His best "speed feat" isn't really a speed feat as he seemingly used a shadow clone right after screening Naruto and Bee's LOS with Great Fireball. It was more of a clone feint, rather than a blitz.


----------



## Speedyamell (Aug 20, 2018)

Shazam said:


> Canonically speaking,  Sakura > Itachi in terms of single best speed feat


She has four feats of the same calibre actually
All surpassing anything itachi has ever done

Reactions: Like 1


----------



## Cliffiffillite44428 (Aug 20, 2018)

His best speed feat'd be potentially blitzing Naruto *twice* during thier confrontation.

Aside from the Hebi Sasuke & DSM Kabuto feat.


----------



## Shazam (Aug 20, 2018)

Haters will hate.  

Living Itachi and those feats he had were more closely associated with his overall character standing. That's why all of his best feats were Edo and I consider Edo Itachi separate from living. As his Edo self strictly speaking is on another tier than living Itachi.


----------



## Speedyamell (Aug 20, 2018)

@MaruUchiha Thats just how it is brutha


----------



## Cliffiffillite44428 (Aug 20, 2018)

Shazam said:


> Haters will hate.
> 
> Living Itachi and those feats he had were more closely associated with his overall character standing. That's why all of his best feats were Edo and I consider Edo Itachi separate from living. As his Edo self strictly speaking is on another tier than living Itachi.

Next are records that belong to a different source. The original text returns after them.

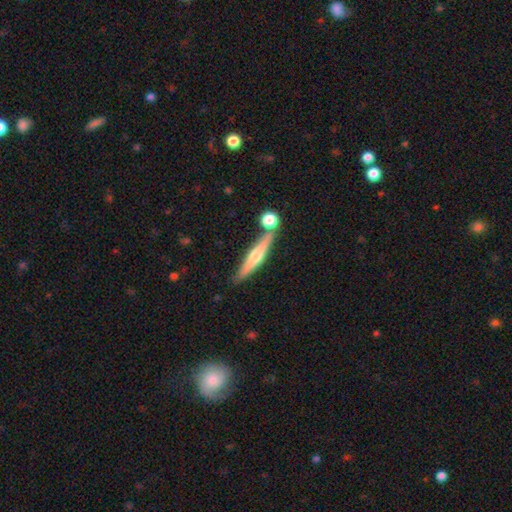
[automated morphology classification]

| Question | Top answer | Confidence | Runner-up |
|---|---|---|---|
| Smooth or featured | featured or disk | 53% | smooth (41%) |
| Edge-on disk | yes | 94% | no (6%) |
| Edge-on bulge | rounded | 85% | none (10%) |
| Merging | none | 74% | merger (12%) |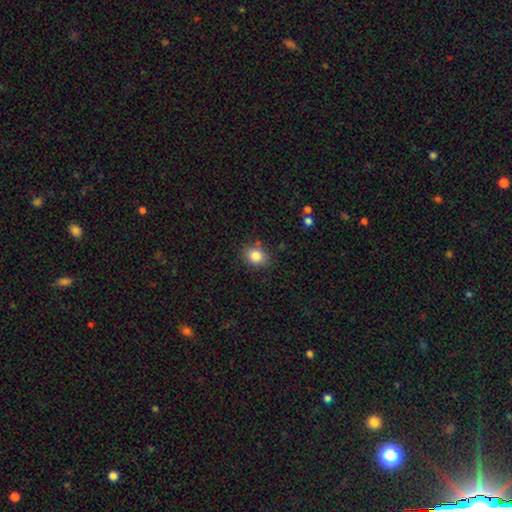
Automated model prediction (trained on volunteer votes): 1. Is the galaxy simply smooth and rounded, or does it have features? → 84% smooth, 10% star or artifact, 6% featured or disk.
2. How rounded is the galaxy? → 51% in between, 48% round, 1% cigar-shaped.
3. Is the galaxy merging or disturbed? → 81% none, 13% minor disturbance, 3% major disturbance, 3% merger.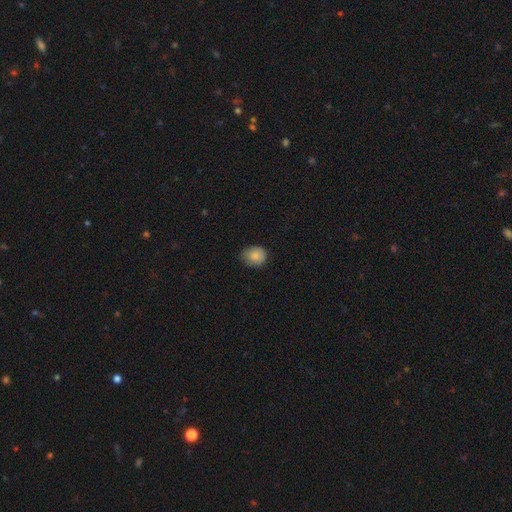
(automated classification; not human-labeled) This is clearly a smooth galaxy (85%). How rounded: likely round (66%). Merging: likely none (71%).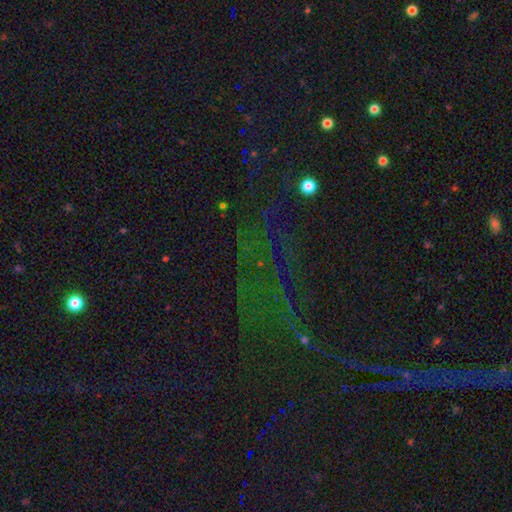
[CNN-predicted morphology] A star or artifact, not a galaxy (74%).

Vote fractions:
- Smooth or featured? star or artifact: 74% / smooth: 14% / featured or disk: 12%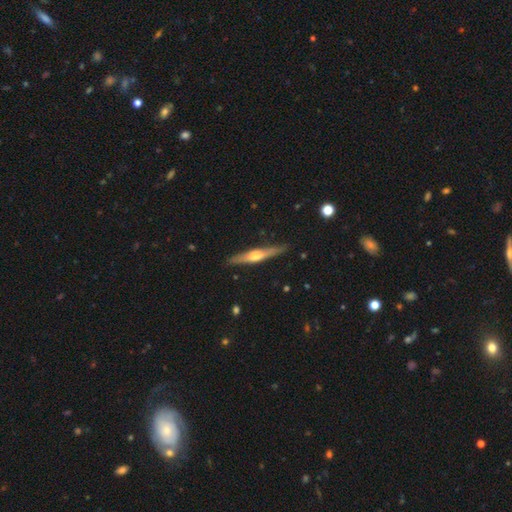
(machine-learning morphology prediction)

Itachi dodged a lightning speed shuriken from Sasuke and reacted to Kirin which is reputed to be light-speed in the Databook.

So your "seperation" is wrong. And no one is "hating" here other than you (which is expected from someone who seperates Edo & Living only when it comes to Itachi while at the same time being ignorant about his feats).


----------



## Serene Grace (Aug 20, 2018)

Sage light said:


> Itachi dodged a lightning speed shuriken from Sasuke





Sage light said:


> Kirin which is reputed to be light-speed in the Databook.


----------



## Shazam (Aug 20, 2018)

Sage light said:


> Itachi dodged a lightning speed shuriken from Sasuke and reacted to Kirin which is reputed to be light-speed in the Databook.
> 
> So your "seperation" is wrong. And no one is "hating" here other than you (which is expected from someone who seperates Edo & Living only when it comes to Itachi while at the same time being ignorant about his feats).



Not even going to talk with you about Itachi. 

The man who gives Itachi a chance against Hashirama. The man who think living Itachi beats Minato and is faster also. 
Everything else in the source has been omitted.